The standard which guides the trial judge in evaluating a motion for judgment of acquittal is the same regardless of when the motion is made, whether before submitting the case to the jury or after the jury has returned a verdict. State v. Summers, supra. That standard is:

... whether, upon the evidence viewed in the light most favorable to the government, and giving full play to the right of the jury to determine credibility, weigh the evidence, and draw therefrom justifiable inferences of fact, a reasonable mind might fairly conclude guilt beyond a reasonable doubt. [Citations omitted.]

State v. Brighter, 62 Haw. 25, 31, 608 P.2d 855, 859 (1980).

We have carefully reviewed the record in this case. Regardless of whether we consider only the evidence at the close of the government's case or all the evidence, in either case, we find that in this particular instance there was sufficient evidence presented, such that the trial court properly denied appellant's motion for judgment of acquittal. The State presented a prima facie case of murder, albeit based on circumstantial evidence.[7] From this evidence, a reasonable mind could fairly conclude that appellant was guilty of murder beyond a reasonable doubt.

Affirmed.

NOTES

[1] The other issues raised are without merit.

[2] Act 209, S.L.H. 1980, was adopted on June 6, 1980 and has been codified in HRS §§ 612-51 through 612-59 (1981 Supp.).

[3] Other cases decided by this Court subsequent to Rodrigues regarding the independent grand jury counsel do not support appellant's claim. See State v. Kahlbaun, 64 Haw. ___, 638 P.2d 309 (1981); State v.
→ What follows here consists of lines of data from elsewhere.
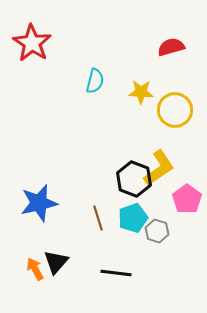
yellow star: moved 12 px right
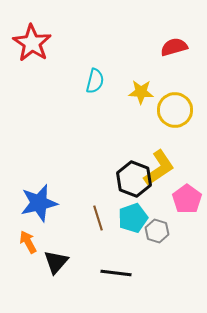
red semicircle: moved 3 px right
orange arrow: moved 7 px left, 27 px up
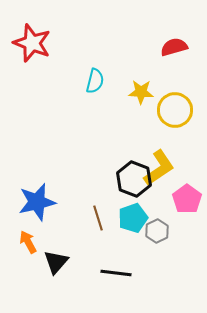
red star: rotated 12 degrees counterclockwise
blue star: moved 2 px left, 1 px up
gray hexagon: rotated 15 degrees clockwise
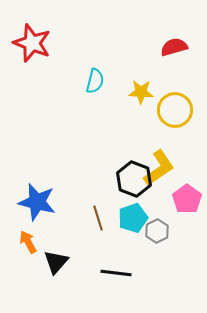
blue star: rotated 27 degrees clockwise
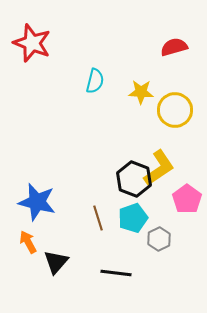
gray hexagon: moved 2 px right, 8 px down
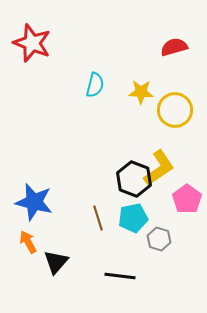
cyan semicircle: moved 4 px down
blue star: moved 3 px left
cyan pentagon: rotated 8 degrees clockwise
gray hexagon: rotated 15 degrees counterclockwise
black line: moved 4 px right, 3 px down
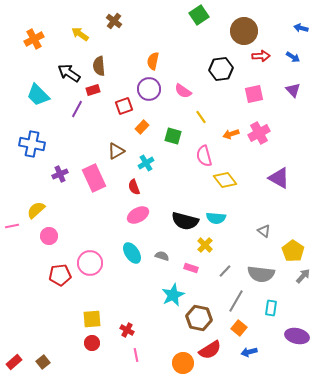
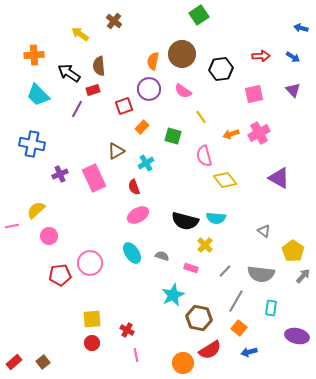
brown circle at (244, 31): moved 62 px left, 23 px down
orange cross at (34, 39): moved 16 px down; rotated 24 degrees clockwise
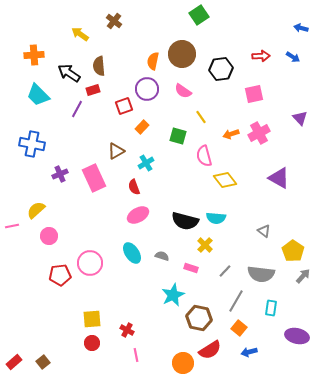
purple circle at (149, 89): moved 2 px left
purple triangle at (293, 90): moved 7 px right, 28 px down
green square at (173, 136): moved 5 px right
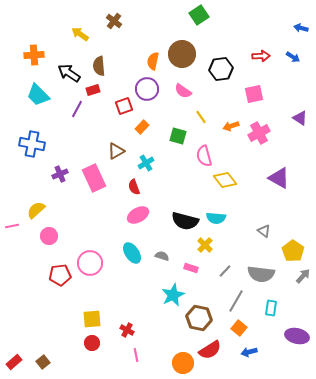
purple triangle at (300, 118): rotated 14 degrees counterclockwise
orange arrow at (231, 134): moved 8 px up
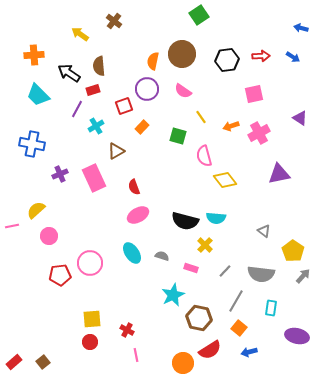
black hexagon at (221, 69): moved 6 px right, 9 px up
cyan cross at (146, 163): moved 50 px left, 37 px up
purple triangle at (279, 178): moved 4 px up; rotated 40 degrees counterclockwise
red circle at (92, 343): moved 2 px left, 1 px up
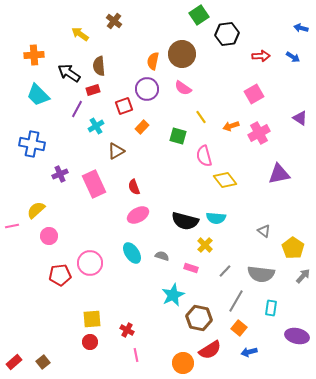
black hexagon at (227, 60): moved 26 px up
pink semicircle at (183, 91): moved 3 px up
pink square at (254, 94): rotated 18 degrees counterclockwise
pink rectangle at (94, 178): moved 6 px down
yellow pentagon at (293, 251): moved 3 px up
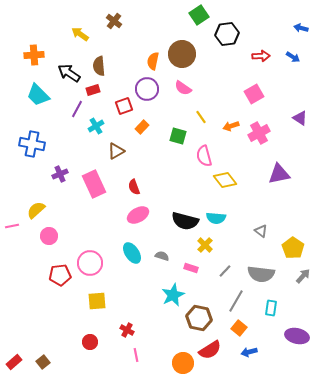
gray triangle at (264, 231): moved 3 px left
yellow square at (92, 319): moved 5 px right, 18 px up
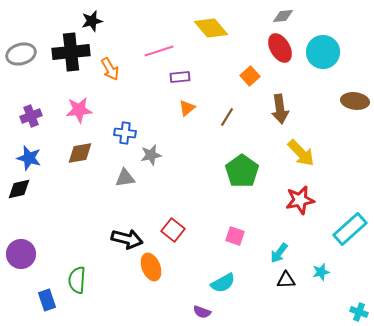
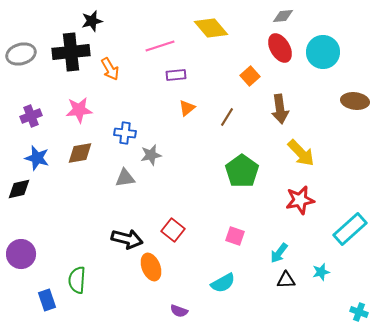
pink line: moved 1 px right, 5 px up
purple rectangle: moved 4 px left, 2 px up
blue star: moved 8 px right
purple semicircle: moved 23 px left, 1 px up
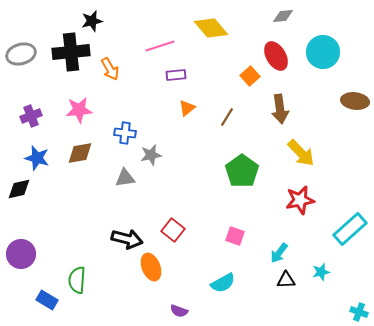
red ellipse: moved 4 px left, 8 px down
blue rectangle: rotated 40 degrees counterclockwise
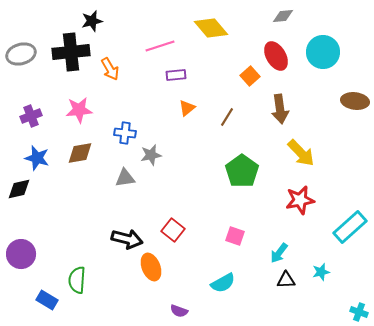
cyan rectangle: moved 2 px up
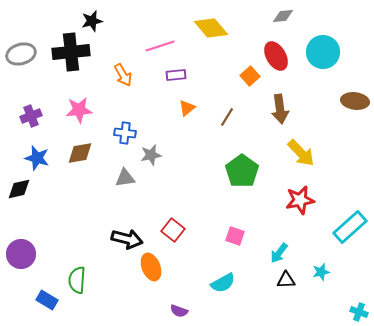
orange arrow: moved 13 px right, 6 px down
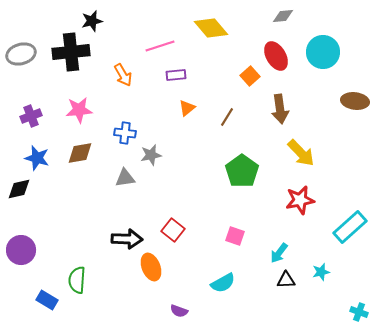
black arrow: rotated 12 degrees counterclockwise
purple circle: moved 4 px up
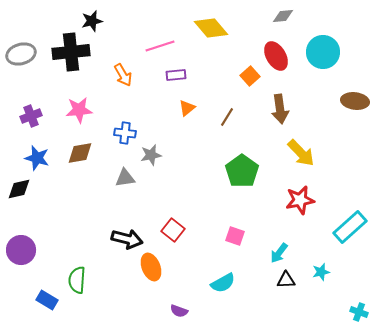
black arrow: rotated 12 degrees clockwise
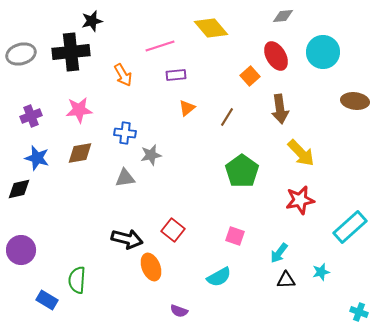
cyan semicircle: moved 4 px left, 6 px up
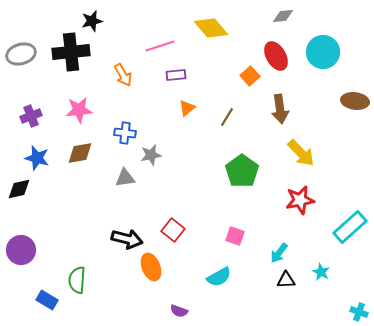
cyan star: rotated 30 degrees counterclockwise
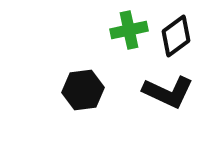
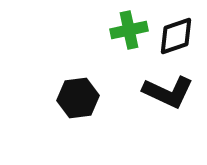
black diamond: rotated 18 degrees clockwise
black hexagon: moved 5 px left, 8 px down
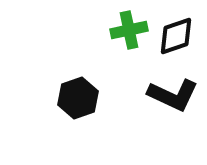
black L-shape: moved 5 px right, 3 px down
black hexagon: rotated 12 degrees counterclockwise
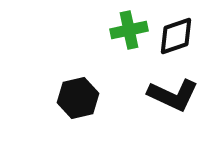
black hexagon: rotated 6 degrees clockwise
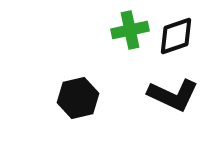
green cross: moved 1 px right
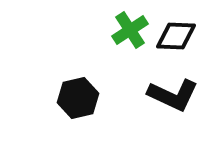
green cross: rotated 21 degrees counterclockwise
black diamond: rotated 21 degrees clockwise
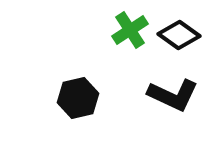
black diamond: moved 3 px right, 1 px up; rotated 33 degrees clockwise
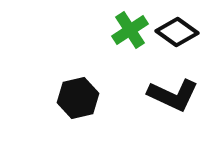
black diamond: moved 2 px left, 3 px up
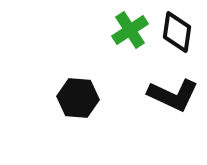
black diamond: rotated 63 degrees clockwise
black hexagon: rotated 18 degrees clockwise
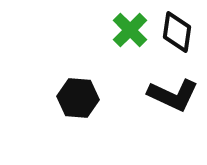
green cross: rotated 12 degrees counterclockwise
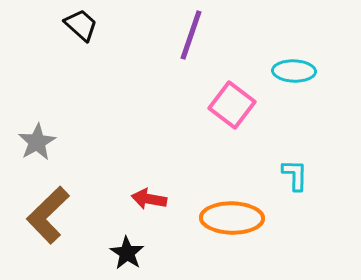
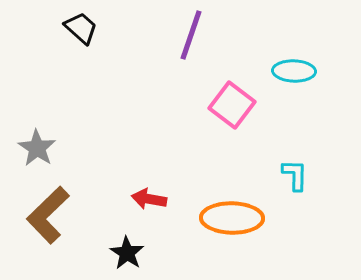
black trapezoid: moved 3 px down
gray star: moved 6 px down; rotated 9 degrees counterclockwise
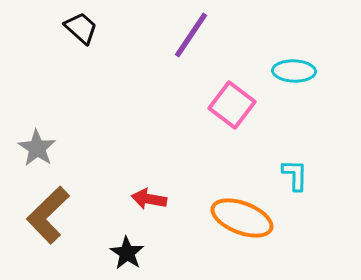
purple line: rotated 15 degrees clockwise
orange ellipse: moved 10 px right; rotated 20 degrees clockwise
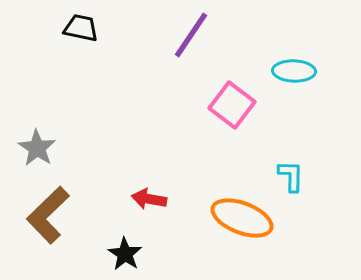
black trapezoid: rotated 30 degrees counterclockwise
cyan L-shape: moved 4 px left, 1 px down
black star: moved 2 px left, 1 px down
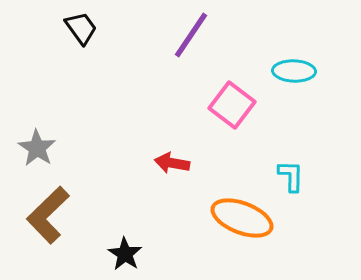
black trapezoid: rotated 42 degrees clockwise
red arrow: moved 23 px right, 36 px up
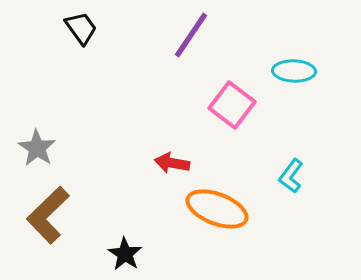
cyan L-shape: rotated 144 degrees counterclockwise
orange ellipse: moved 25 px left, 9 px up
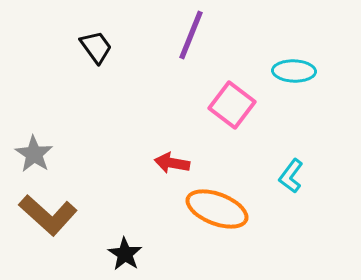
black trapezoid: moved 15 px right, 19 px down
purple line: rotated 12 degrees counterclockwise
gray star: moved 3 px left, 6 px down
brown L-shape: rotated 94 degrees counterclockwise
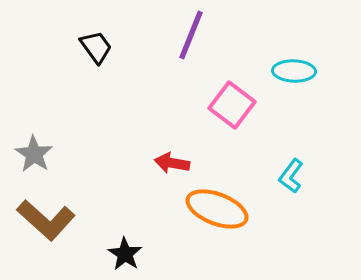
brown L-shape: moved 2 px left, 5 px down
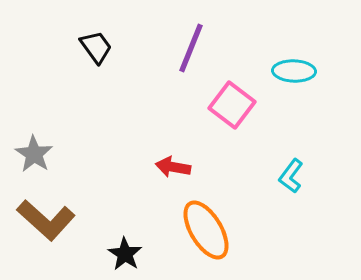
purple line: moved 13 px down
red arrow: moved 1 px right, 4 px down
orange ellipse: moved 11 px left, 21 px down; rotated 38 degrees clockwise
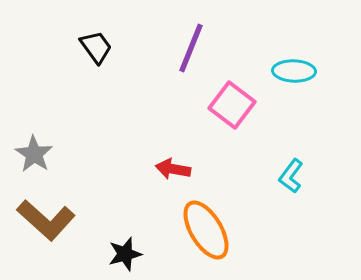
red arrow: moved 2 px down
black star: rotated 24 degrees clockwise
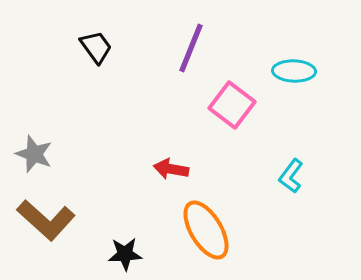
gray star: rotated 12 degrees counterclockwise
red arrow: moved 2 px left
black star: rotated 12 degrees clockwise
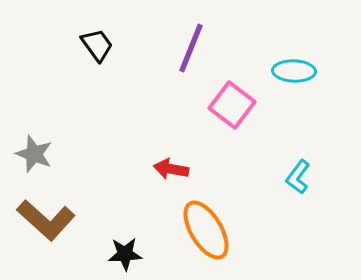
black trapezoid: moved 1 px right, 2 px up
cyan L-shape: moved 7 px right, 1 px down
Hehr, 63 Haw. 640, 633 P.2d 545 (1981); State v. Pendergrass, 63 Haw. 633, 633 P.2d 1113 (1981); State v. Melear, 63 Haw. 488, 630 P.2d 619 (1981).

[4] In Territory v. Bodine, 32 Haw. 528, 530 (1932), the Court avoided the question and stated:

Whether or not a motion for directed verdict can, in any event, be sustained for incompleteness in the opening statement of the prosecuting attorney, need not now be determined. The statement in the instant case offered competent proof of all the ingredients of the offense as defined by law and charged in the indictment and that fact alone is sufficient to defeat the exception.

[5] One situation where it would be proper to grant the motion for judgment of acquittal at the close of prosecutor's opening statement is where it is impossible for defendant to have committed the offense charged. See United States v. Dietrich, supra.

[6] We do note that the above-enunciated standard slightly differs from that employed on a motion for judgment of acquittal at the close of the prosecution's case or at the close of all the evidence. See State v. Summers, 62 Haw. 325, 614 P.2d 925 (1980). Given that the opening statement is not evidence, a more stringent standard is necessary.

[7] It is clear that the State's case is based on circumstantial evidence. It is well settled in this jurisdiction that guilt may be proved beyond a reasonable doubt on the basis of reasonable inferences drawn from circumstantial evidence. State v. Bright, 64 Haw. ___, 638 P.2d 330 (1981); State v. Murphy, 59 Haw. 1, 575 P.2d 448 (1978); State v. O'Daniel, 62 Haw. 518, 616 P.2d 1383 (1980). No greater degree of certainty is required where a conviction is based solely on circumstantial evidence rather than on direct evidence. State v. Smith, 63 Haw. 51, 621 P.2d 343 (1980).